The exchange has grown from terse to bitter.

‘You carry it for me.’

‘Out of the question.’

‘Claude. It’s my mother.’

‘I don’t care. We’re leaving.’

But they’re not. After all my turns and revisions, misinterpretations, lapses of insight, attempts at self-annihilation, and sorrow in passivity, I’ve come to a decision. Enough. My amniotic sac is the translucent silk purse, fine and strong, that contains me. It also holds the fluid that protects me from the world and its bad dreams. No longer. Time to join in. To end the endings. Time to begin. It’s not easy to free my right arm lodged tight against my chest, or gain movement in my wrist. But now it’s done. A forefinger is my own special tool to remove my mother from the frame. Two weeks early and fingernails so long. I make my first attempt at an incision. My nails are soft and, however fine, the fabric is tough. Evolution knows its business. I feel for the indent my finger made. There’s a crease, well defined, and that’s where I try again, and again, until the fifth attempt, when I feel the faintest rendering, and on the sixth, the tiniest rupture. Into this tear I succeed in working the tip of my nail, my finger, then two fingers, three, four, and at last my balled fist punches through and there follows behind it a great outpouring, the cataract at the beginning of life. My watery protection has vanished.

Now I’ll never know how the business of the photograph or the nine o’clock train would have been resolved. Claude is outside the room at the head of the stairs. He’ll have a case in each hand, ready to descend.

My mother calls out with what sounds like a disappointed moan. ‘Oh Claude.’

‘What now?’

‘My waters. Breaking!’

‘We’ll deal with it later. On the train.’

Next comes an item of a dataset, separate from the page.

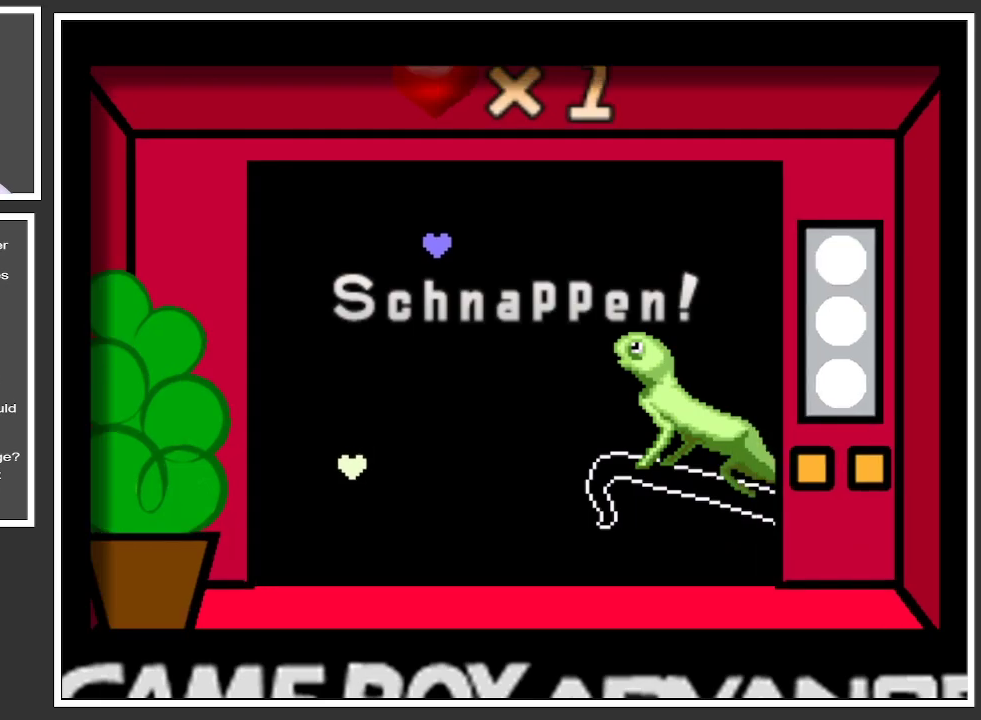
{"buttons": [], "left_stick": "center", "right_stick": "center", "events": []}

He must believe it’s a ploy, a continuation of the argument, a repellent form of womanly trouble that he’s too frantic to consider.

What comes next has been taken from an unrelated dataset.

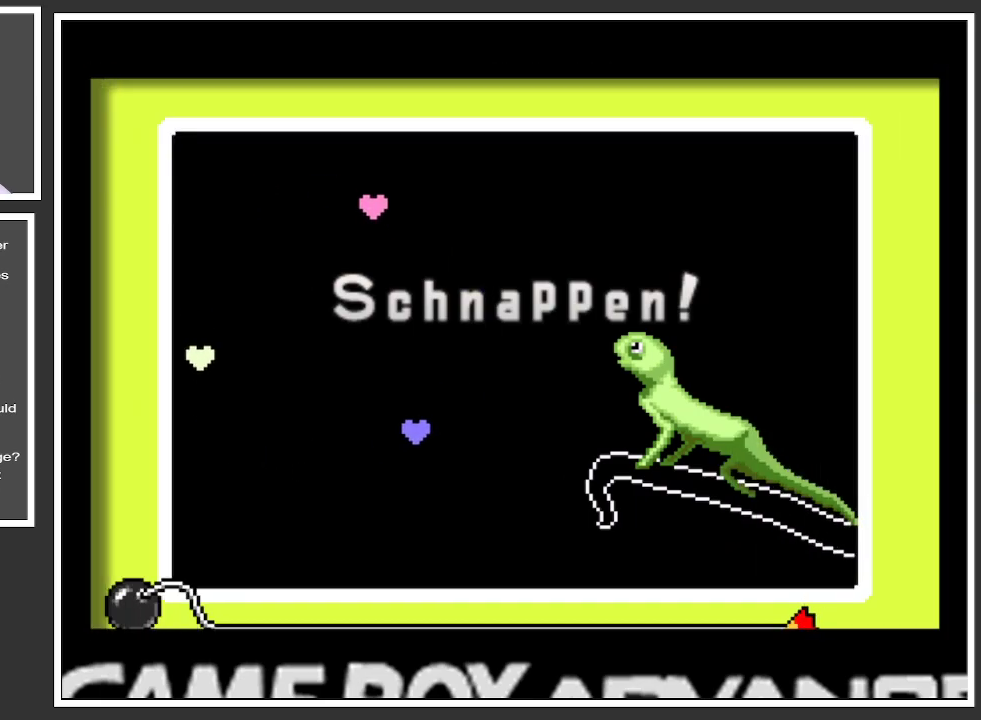
{"buttons": [], "left_stick": "center", "right_stick": "center", "events": [[134, "A", "down"], [384, "A", "up"]]}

I’m shrugging off the caul, my first experience of undressing. I’m clumsy. Three dimensions seem three too many. I foresee the material world will be a challenge. My discarded shroud remains twisted round my knees. No matter. I’ve new business below my head. I don’t know how I know what to do. It’s a mystery. There’s some knowledge we simply arrive with. In my case, there’s this, and a smattering of poetic scansion. No blank slate after all. I bring that same hand to my cheek, and slide further along the muscular wall of the uterus to reach down and find the cervix. It’s a tight squeeze against the back of my head. It’s there, at the opening to the world, that I delicately palpate with puny fingers and immediately, as if some spell has been uttered, the great power of my mother is provoked, the walls around me ripple then tremble and close in on me. It’s an earthquake, it’s a giant stirring in her cave. Like the sorcerer’s apprentice, I’m horrified then crushed by the strength that’s unleashed. I should have waited my turn. Only a fool would mess with such force. From far away I hear my mother call out. It could be a shout for help or a scream of triumph or pain. And then I feel it on the top of my head, my crown – one centimetre dilated! No turning back.

Trudy has crawled onto the bed. Claude is somewhere near the door. She’s panting, excited, and very afraid.

‘It’s started. It’s so quick! Get an ambulance.’

He says nothing for a moment, then he asks simply, ‘Where’s my passport?’

The failure is mine. I underestimated him. The point in arriving early was to ruin Claude. I knew he was trouble. But I thought he loved my mother and would stay with her. I’m beginning to understand her fortitude. Over the bright jingling sound of coins against mascara case as he rummages through her handbag, she says, ‘I hid it. Downstairs. Just in case this happened.’

He considers. He’s dealt in property, he owned a skyscraper in Cardiff and knows about a deal. ‘Tell me where it is and I’ll call you an ambulance. Then I’ll go.’

Her voice is cautious. Closely observing her own state, waiting for, wanting and dreading the next wave. ‘No. If I’m going down so are you.’